Disappointment can come in many packages. Bubble wrapped broken hopes, dreams and unfulfilled goals. When things don’t pan-out as expected, it’s easy to feel downright disappointed.
Here’s my story. So, I was walking along with a good friend one sunny afternoon and she declared she would run the New York marathon in just under 2 years time. At the beat of my heart, a blink of my eye, a mere millisecond I announced that I would join her. In the next heart beat, blink and millisecond my brain kicked in and I was left astounded as to what I’d just signed myself up for. You see, I’m the type who always follows through. If I say I’ll do something, I will go ahead and do it. The other thing was, although I loved running and ran regularly along the beach with my dog, I’d never run more than 11kms before. I’d also heard myself voice more than once that a marathon was not for me!
So, not a person who does things by halves, I set about implementing a plan that would set me up to not only ‘do’ the marathon, but conquer it. Enlisting the aid of a running coach, I immersed myself in a training program that made me feel like a 20 year old elite athlete. I completed two half marathons and ran 20+ training half marathons within 10 months. I felt invincible and secretly in awe of what my body was withstanding.
Then it all came crashing down. In hindsight I was fast tracking my bodily breakdown, over-pushing my limits. First it was the knee, the pain not only keeping me off the track for 6 months but forcing me to limp through the streets, feeling a shadow of myself. Then, after a brief 10-week respite and a re-invigorated marathon last minute training attempt, a femoral stress fracture literally took the wheels off and brought me to a complete stop.
Yes, I felt crushed, disappointed, sad, a failure, angry, and devastated. How could this be happening to me? I’m fit and capable. I know I can do this.
Meanwhile, my dear friend, who hates running by the way, had little time and motivation to train. She, however, was fully intending to line up at the start line and give it her best run-walk effort, knowing it was simply about getting through the day. She was excited, not only for the run, but for the entire trip.
I could have pulled out of the trip; left her on her own. I could have withdrawn and avoided the whole scenario. But I’d made a promise to this friend. I had agreed to show her around New York, a place I’d had the pleasure of visiting at least 10 times while this was her first visit. I’d arranged the whole itinerary!
I sought coaching in the weeks leading up to the event. I was to be there on the side lines. I shifted my focus and reminded myself that it wasn’t about me anymore. As the event drew closer I noticed I was becoming detached from it, I was becoming un-emotional about it. But I was hopeful to gain from it. I thought I’d be inspired to witness the journey and success of others. I thought I’d hear motivating and amazing stories and meet incredible people.
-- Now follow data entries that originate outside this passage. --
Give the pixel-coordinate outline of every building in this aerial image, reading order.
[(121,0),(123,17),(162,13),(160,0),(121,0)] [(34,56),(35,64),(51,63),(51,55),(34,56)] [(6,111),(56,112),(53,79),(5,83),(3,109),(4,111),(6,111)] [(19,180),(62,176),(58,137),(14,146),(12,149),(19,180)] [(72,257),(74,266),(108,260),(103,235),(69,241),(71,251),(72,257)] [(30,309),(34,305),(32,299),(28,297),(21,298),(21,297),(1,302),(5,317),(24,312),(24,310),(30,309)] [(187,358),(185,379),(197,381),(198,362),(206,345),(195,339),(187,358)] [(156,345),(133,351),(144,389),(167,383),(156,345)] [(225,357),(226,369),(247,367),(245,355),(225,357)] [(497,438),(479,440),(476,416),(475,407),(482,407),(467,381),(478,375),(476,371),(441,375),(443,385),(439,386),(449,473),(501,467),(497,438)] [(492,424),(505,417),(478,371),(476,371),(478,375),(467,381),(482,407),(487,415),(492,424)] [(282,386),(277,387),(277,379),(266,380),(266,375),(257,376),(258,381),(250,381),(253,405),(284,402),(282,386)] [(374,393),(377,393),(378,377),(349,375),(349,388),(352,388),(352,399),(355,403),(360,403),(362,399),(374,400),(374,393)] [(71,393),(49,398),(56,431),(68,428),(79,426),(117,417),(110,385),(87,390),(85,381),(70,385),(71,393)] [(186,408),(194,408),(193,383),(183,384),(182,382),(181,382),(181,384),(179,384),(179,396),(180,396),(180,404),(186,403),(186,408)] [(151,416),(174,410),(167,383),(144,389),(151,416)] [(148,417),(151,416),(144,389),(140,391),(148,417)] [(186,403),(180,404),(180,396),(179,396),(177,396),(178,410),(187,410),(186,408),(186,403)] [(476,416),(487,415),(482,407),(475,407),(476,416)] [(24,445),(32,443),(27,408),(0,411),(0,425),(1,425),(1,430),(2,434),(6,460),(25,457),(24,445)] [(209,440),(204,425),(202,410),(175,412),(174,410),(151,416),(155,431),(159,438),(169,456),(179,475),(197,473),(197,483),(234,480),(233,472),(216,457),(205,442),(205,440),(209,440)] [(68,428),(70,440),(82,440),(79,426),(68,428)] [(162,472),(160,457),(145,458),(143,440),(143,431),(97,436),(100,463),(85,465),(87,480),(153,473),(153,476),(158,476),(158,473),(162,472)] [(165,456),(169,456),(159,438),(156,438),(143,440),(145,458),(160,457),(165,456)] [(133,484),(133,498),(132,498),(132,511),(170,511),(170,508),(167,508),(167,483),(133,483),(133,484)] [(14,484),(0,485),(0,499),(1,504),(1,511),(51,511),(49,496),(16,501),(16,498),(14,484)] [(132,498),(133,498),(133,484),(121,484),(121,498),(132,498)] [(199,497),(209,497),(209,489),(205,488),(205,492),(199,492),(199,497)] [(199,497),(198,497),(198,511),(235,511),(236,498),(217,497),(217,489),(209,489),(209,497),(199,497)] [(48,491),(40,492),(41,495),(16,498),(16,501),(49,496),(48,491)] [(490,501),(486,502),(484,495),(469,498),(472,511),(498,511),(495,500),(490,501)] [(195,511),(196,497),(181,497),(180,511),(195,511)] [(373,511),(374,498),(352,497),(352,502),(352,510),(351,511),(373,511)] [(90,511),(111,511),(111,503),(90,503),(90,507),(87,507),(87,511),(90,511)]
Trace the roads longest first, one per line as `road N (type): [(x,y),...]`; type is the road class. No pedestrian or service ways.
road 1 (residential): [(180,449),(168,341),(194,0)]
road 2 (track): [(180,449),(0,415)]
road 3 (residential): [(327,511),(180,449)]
Instead, I learned that I’d built it up in my own world to be far greater than what it is. Yes, it’s a terrific event and an awesome achievement. Yes, the community come out in droves to support it, the atmosphere is immense. But no, it was lesser in terms of a life changing event that it’s dreamed up to be.
People who apply themselves to academic achievement are as inspiring. Those who succeed in business or set up their own businesses, working through multiple disappointments are as worthy, or more worthy, of awe. Those pushing through illness, disease, and pain require more endurance. Those caring for sick, injured or dying children suffer more pain.
This event consumed an incredible amount of time, focus and energy over the past two years. Expectations were not met. But the lessons learned were also unexpected. The biggest take-away? If it won’t matter 5 weeks after the event, then it really doesn’t matter……..
Building perspective and seeing things objectively can help us deal with disappointment and grow from it. Moving forward with the strength of this new learning builds resilience and shows grit.